CHEN Li, DING Yulin, ZHU Qing, ZENG Haowei, ZHANG Liguo, LIU Fei. Few-Shot Prediction of Landslide Susceptibility Based on Meta-Learning Paradigm[J]. Geomatics and Information Science of Wuhan University, 2024, 49(8): 1367-1376. DOI: 10.13203/j.whugis20220076
Citation: CHEN Li, DING Yulin, ZHU Qing, ZENG Haowei, ZHANG Liguo, LIU Fei. Few-Shot Prediction of Landslide Susceptibility Based on Meta-Learning Paradigm[J]. Geomatics and Information Science of Wuhan University, 2024, 49(8): 1367-1376. DOI: 10.13203/j.whugis20220076

Few-Shot Prediction of Landslide Susceptibility Based on Meta-Learning Paradigm

  • Objectives The landslides disaster is one of the most important factors for the construction of major infrastructure in the western China. How to effectively and reliably carry out wide-area landslide susceptibility prediction has always been a frontier difficulty in domestic and foreign studies. However, the present data-driven methods for prediction of landslide susceptibility in large-scale and complex scenarios still face two major issues:(1) The difference between various landslide inducing environments in a wide range of scenarios, would cause the difficulty to applying a single model to account for multiple landslide phenomenon;(2) small sample problem: Complex environmental tasks require models with large capacity and strong representative power, but there is a lack of sufficient landslide samples in practice.
    Methods In response to the above problems, this paper takes Qijiang and Fuling District of Chongqing City, China as an example, proposes a local prediction strategy, and introduces the idea of meta-training an intermediate representation suited to be generalized, that can be adapted to the landslide sensitivity prediction task cor-responding to the current local area, with only a very small number of samples in the local area, and number of iterations. Thus, the two issues mentioned can be well settled.

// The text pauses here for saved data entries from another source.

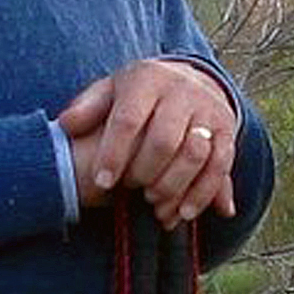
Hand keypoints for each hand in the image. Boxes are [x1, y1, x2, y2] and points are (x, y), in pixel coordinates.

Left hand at [59, 57, 238, 222]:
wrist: (189, 79)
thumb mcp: (110, 91)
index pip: (128, 119)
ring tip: (153, 205)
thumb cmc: (138, 94)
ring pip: (195, 154)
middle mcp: (182, 91)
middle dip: (144, 172)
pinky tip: (181, 214)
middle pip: (164, 140)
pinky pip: (220, 166)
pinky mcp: (227, 131)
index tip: (102, 182)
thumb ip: (88, 108)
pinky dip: (202, 194)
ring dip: (173, 186)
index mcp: (146, 79)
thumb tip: (66, 125)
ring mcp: (208, 111)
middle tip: (130, 190)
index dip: (114, 153)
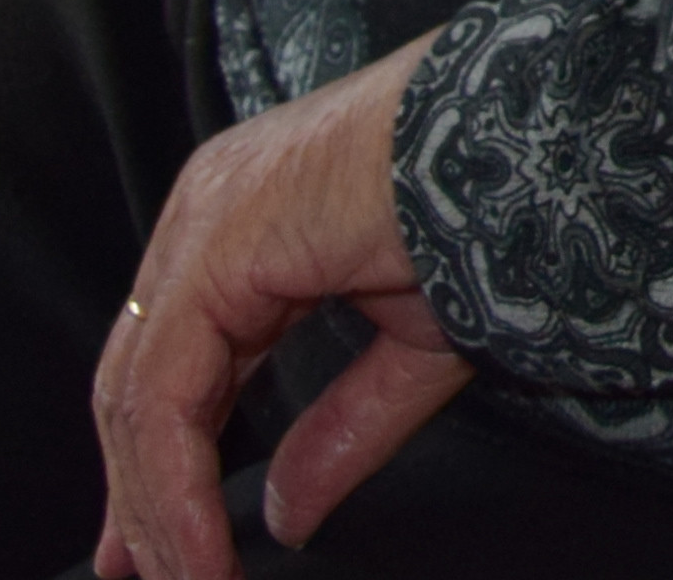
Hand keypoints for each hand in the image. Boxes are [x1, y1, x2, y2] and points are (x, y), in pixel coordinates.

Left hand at [91, 31, 458, 579]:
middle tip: (151, 573)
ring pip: (138, 393)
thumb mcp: (414, 342)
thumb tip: (287, 517)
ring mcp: (204, 222)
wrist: (534, 136)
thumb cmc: (498, 206)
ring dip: (156, 503)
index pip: (172, 356)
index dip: (159, 458)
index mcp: (248, 215)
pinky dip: (174, 481)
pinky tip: (196, 542)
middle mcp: (208, 209)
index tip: (152, 543)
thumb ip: (340, 427)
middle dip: (140, 491)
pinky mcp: (213, 252)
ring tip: (188, 579)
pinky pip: (167, 392)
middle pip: (138, 379)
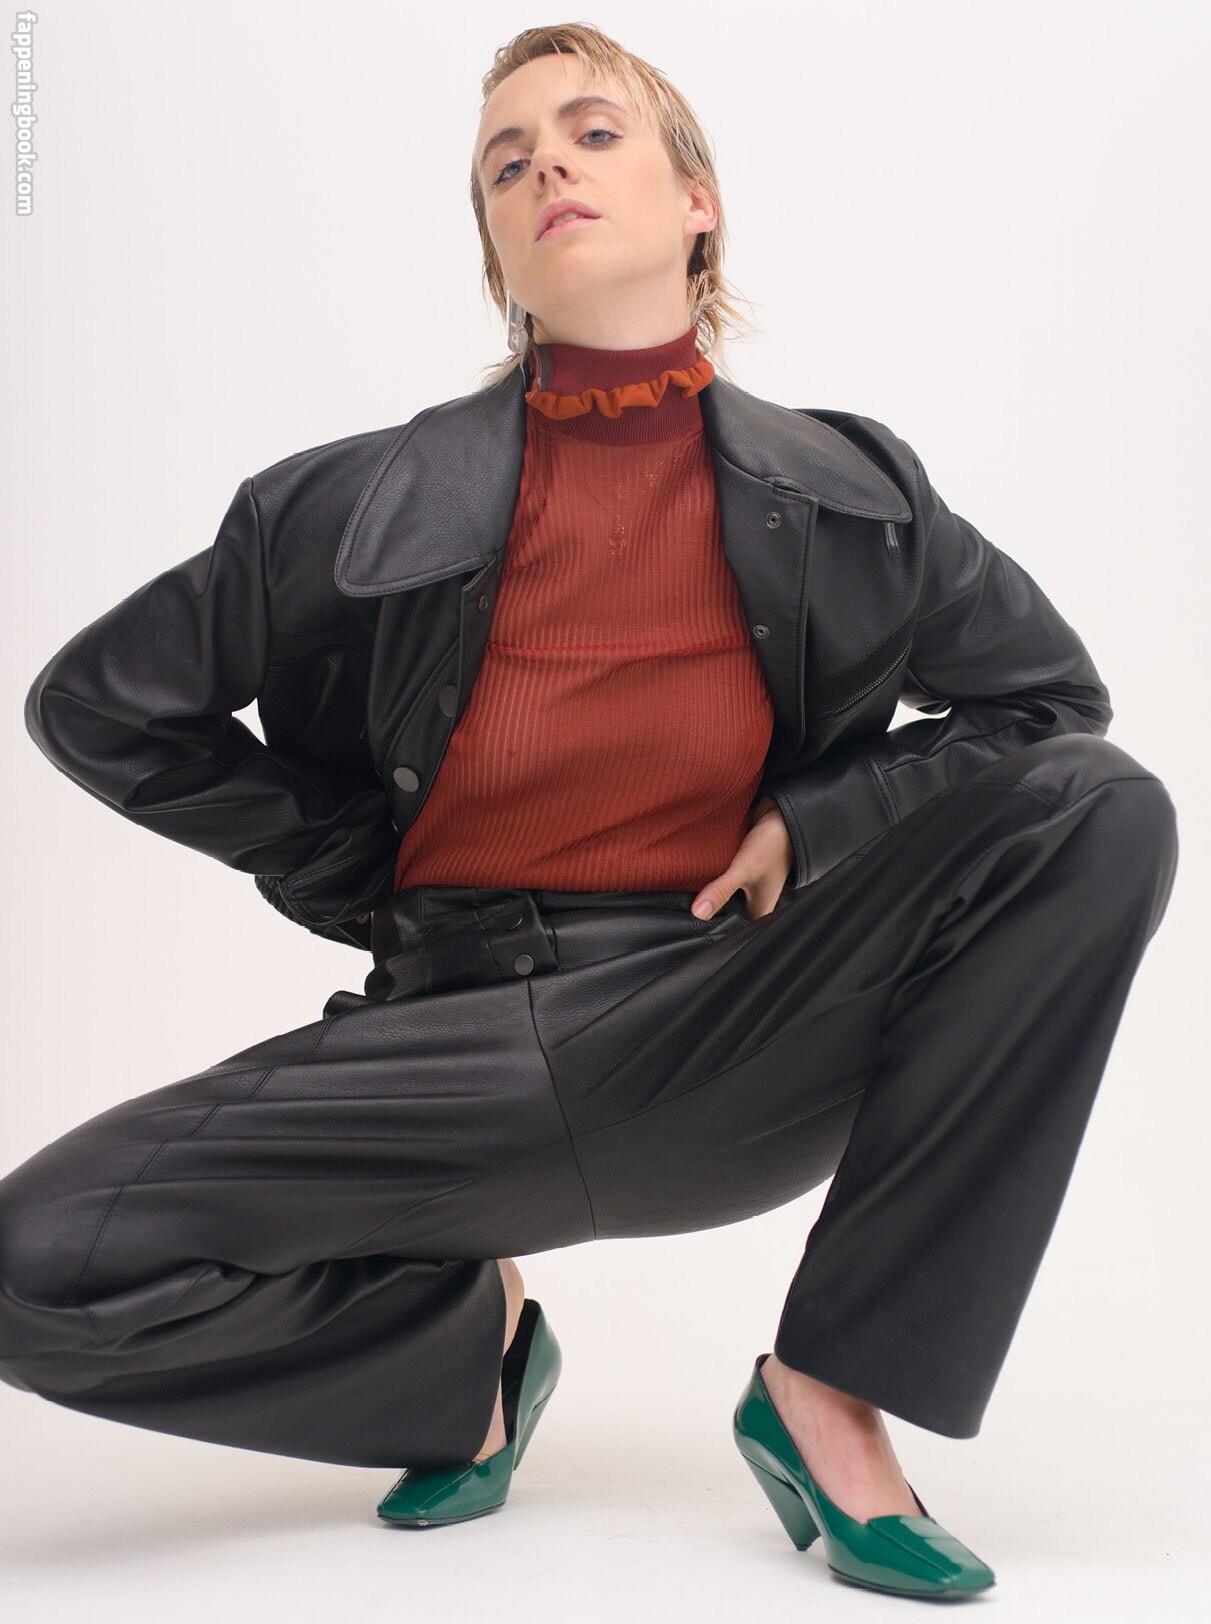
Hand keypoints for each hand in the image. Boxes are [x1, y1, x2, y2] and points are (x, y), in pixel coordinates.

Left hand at [691, 794, 792, 921]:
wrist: (779, 814)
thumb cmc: (773, 845)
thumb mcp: (745, 870)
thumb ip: (722, 890)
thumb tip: (698, 913)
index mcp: (759, 913)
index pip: (732, 932)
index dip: (713, 931)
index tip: (692, 928)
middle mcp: (753, 904)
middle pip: (722, 915)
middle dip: (706, 910)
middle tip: (685, 909)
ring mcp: (744, 888)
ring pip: (718, 897)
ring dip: (705, 893)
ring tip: (686, 893)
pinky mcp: (736, 873)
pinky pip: (717, 881)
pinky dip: (708, 878)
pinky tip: (695, 875)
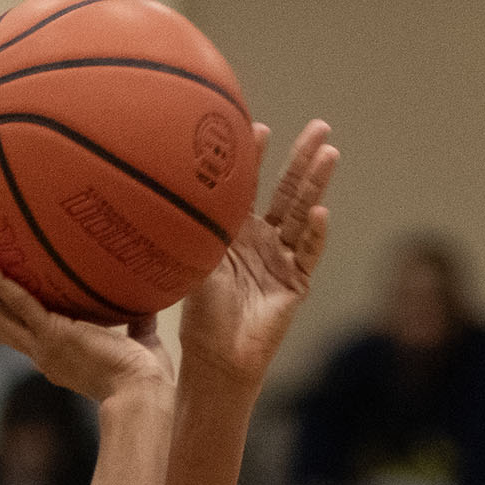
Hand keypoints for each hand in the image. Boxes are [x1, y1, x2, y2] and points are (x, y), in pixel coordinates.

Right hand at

    Results The proposed method is different from traditional methods such as support vector machines, multilayer perceptrons, and random forests, which require a large number of samples and gradient iterations to train the supervised model. Instead, only a small sample is required to fine-tune the intermediate model, which still improves the global accuracy by 1%-5%, the precision by 1%-3%, the F1-score by 0.5%-6%, and the recall rate is close to the highest level of other methods.
    Conclusions The meta-learning paradigm enables few-shot adaptation of landslide susceptibility prediction model with superior statistical performance.